- Born: 1951 (age 74–75)
- Writing career
- Genre: poetry

= Menna Elfyn =

Welsh poet and activist, born 1951

Menna Elfyn , FLSW (born 1951) is a Welsh poet, playwright, columnist, and editor who writes in Welsh. She has been widely commended and translated. She was imprisoned for her campaigning as a Welsh-language activist.

==Background==
During the 1970s and 1980s, Menna Elfyn was a member and sometime official of Cymdeithas yr Iaith Gymraeg. She was twice imprisoned for acts of civil disobedience. She described the ordeal of being forced to speak in the English language to her parents when they visited her in prison.

Elfyn has published ten volumes of poetry and a dozen more of children's books and anthologies. She has also written eight plays for the stage, six radio plays for the BBC, and two plays and several documentaries for television. She co-edited The Bloodaxe Book of Modern Welsh Poetry with John Rowlands, which won a Poetry Book Society recommendation. She has won numerous prizes for her work, including a Creative Arts prize to write a book on sleep (Cwsg: am dro yn ôl).

When Elfyn issued her bilingual selected poems Eucalyptus, (Gwasg Gomer, 1995), Tony Conran described her as "the first Welsh poet in 1500 years to have her work known outside Wales." He gave similar praise to her second bilingual volume, Cell Angel (1996).
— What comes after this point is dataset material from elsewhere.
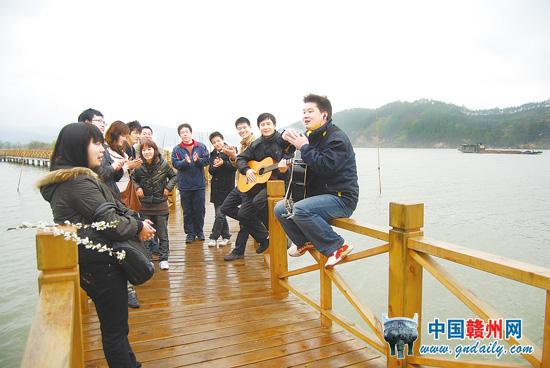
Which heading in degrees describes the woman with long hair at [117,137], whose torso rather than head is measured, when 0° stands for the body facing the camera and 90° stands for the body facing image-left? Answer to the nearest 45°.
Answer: approximately 315°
Her work has been translated into 18 languages, including Italian, Spanish, Portuguese, and Lithuanian. She was Writing Director of the Masters Programme in Creative Writing at Trinity University College, Carmarthen, and a Literary Fellow at Swansea University.

Elfyn lives in Llandysul. Her daughter, Fflur Dafydd, is a writer and musician.

==Published works==
===Poetry===
- Mwyara, Gwasg Gomer (1976) ISBN 978-0-85088-369-5,
- Stafelloedd Aros, Gwasg Gomer (1978) ISBN 978-0-85088-690-0,
- Tro’r Haul Arno, Gwasg Gomer (1981) ISBN 978-0-85088-797-6,
- Mynd Lawr i’r Nefoedd, Gwasg Gomer (1985) ISBN 978-0-86383-275-8,
- Aderyn Bach Mewn Llaw: cerddi 1976–90, Gwasg Gomer (1990) ISBN 978-0-86383-667-1,
- Eucalyptus, Gwasg Gomer (1995)
- Cell Angel, Bloodaxe Books (1996)
- Cusan Dyn Dall/ Blind Man's Kiss, Bloodaxe Books (2001)
- Perffaith Nam, Gwasg Gomer (2005) ISBN 978-1-84323-456-2,
- Perffaith Nam. Perfect Blemish, Bloodaxe Books (2007) ISBN 978-1-85224-779-9,
- Er dy fod , Gwasg Gomer 2007 (book for learners/learning a language)
- Merch Perygl: Cerddi 1976-2011 (Gomer Press, 2011)
- Murmur (Bloodaxe, 2012)
- Bondo (Bloodaxe, 2017)
- Edited, with John Rowlands: The Bloodaxe Book of Modern Welsh Poetry (Bloodaxe, 2003)

===Prose===
- Optimist Absoliwt: Cofiant Eluned Phillips (biography of Eluned Phillips) (Gomer Press, 2016)
- Cwsg: am dro yn ôl (illustrated by Sarah Williams) (Gomer Press, 2019)

==Other works==
- Red Lady of Paviland A project with composer Andrew Powell, Musical Director Craig Roberts and the Burry Port Town Band, the centrepiece of which will be Menna and Andrew's new work 'Y Dyn Unig' (The Lonely Man).
- Menna Elfyn (ed.) Cyfrinachau by Eluned Phillips (Honno, 2021)

==Awards==
- Major Prize for Volume of Poetry (Stafelloedd Aros), Wrexham National Eisteddfod. (1977)
- Member of the Gorsedd for contribution to Welsh Literature. (1995)
- Poet Laureate for the Children of Wales (2002)
- Creative Wales Award (2008)
- Anima Istranza Foreign Prize for Poetry (2009)
- Arts Council Prize for 'Aderyn Bach mewn Llaw'
- Longlisted for book of the year, ' Cusan Dyn Dall/ Blind Man's Kiss

Menna Elfyn became a Fellow of the Royal Society of Literature in 2015. In 2018, she became a Fellow of the Learned Society of Wales.